#### Texto fuente
◆ ◆ ◆

Los sistemas de control automático día a día se han convertido en elementos importantes en la vida cotidiana, en tal sentido, se deben proponer nuevas y mejores formas de incorporar modelos matemáticos y algoritmos de control adaptativos para superar la gran cantidad de cambios técnicos y físicos a los que se enfrentan para su utilización. En este artículo se realiza el control de posición y seguimiento de trayectorias para un Quadrotor. Debido a la naturaleza no lineal de este sistema subactuado, se propone el empleo de un controlador adaptativo basado en redes neuronales B-spline que permita determinar las señales de control mediante un entrenamiento dividido en dos etapas: a) uno inicial fuera de línea y; b) uno continuo en línea. Esta forma de aprendizaje permite al Quadrotor extender un desempeño satisfactorio ante diferentes condiciones operativas y seguimiento de los valores de referencia. Los resultados de simulación verifican la aplicabilidad del controlador propuesto y el impacto que se tiene en el desempeño del sistema minimizando la necesidad de contar con un modelo matemático no lineal detallado, así como el conocimiento exacto de los valores de los parámetros del Quadrotor.

◆ ◆ ◆

#### Extracto de datos
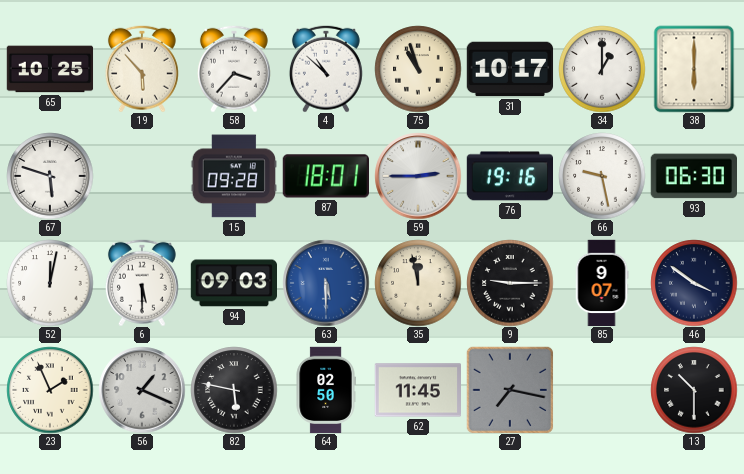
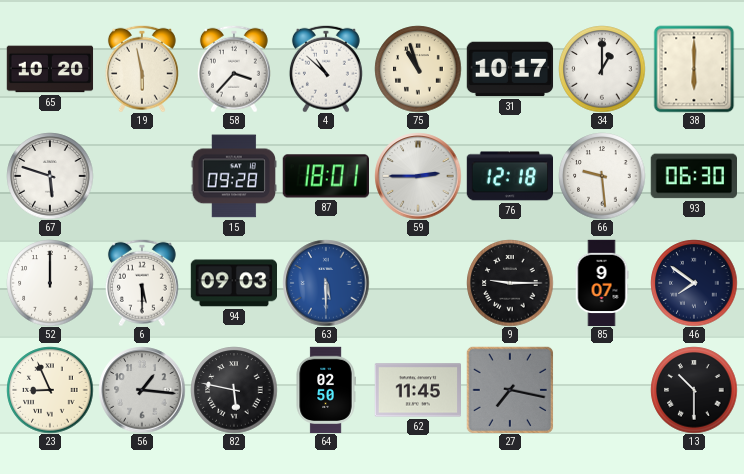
65: 10:25 -> 10:20
19: 5:53 -> 5:58
76: 19:16 -> 12:18
66: 9:28 -> 9:29
52: 12:02 -> 12:00
35: 11:58 -> none
46: 3:51 -> 7:51
23: 1:56 -> 8:56
56: 1:19 -> 1:16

◆ ◆ ◆

#### Instrucciones de tareas
1. Según el texto sobre el control del Quadrotor, ¿en qué dos etapas se divide el entrenamiento del controlador adaptativo?
2. Prosigue el texto sobre el control del Quadrotor a partir de su última oración.

#### Respuestas a tareas
1. En una etapa inicial fuera de línea y en otra continua en línea.

2.
Palabras clave:

Control Neuronal

Control Libre de Modelo

Aprendizaje Automático

Sistemas Subactuados

Abstract

Automatic control systems every day become more important in everyday life; therefore, it must find new and better ways to incorporate mathematical models and adaptive control algorithms to cope with a number of technical and physical challenges for exploitation. In this paper, the algorithm of the dynamic model of a Quadrotor applied to an angular position and trajectory control as a study case is detailed. Due to nonlinear nature of this type of systems, an adaptive on line neurocontroller algorithm based on B-spline neural networks is proposed, the learning procedure is divided in two stages: a) an initial off line training and; b) an on line continuous learning. This form of learning allows the Quadrotor extend its satisfactory performance at different operating conditions and trajectory tracking. The simulation results demonstrate the applicability of the developed model and the impact of dynamic control on the system performance, diminishing the exact model requirement and the possibility to incorporate the system non linearities.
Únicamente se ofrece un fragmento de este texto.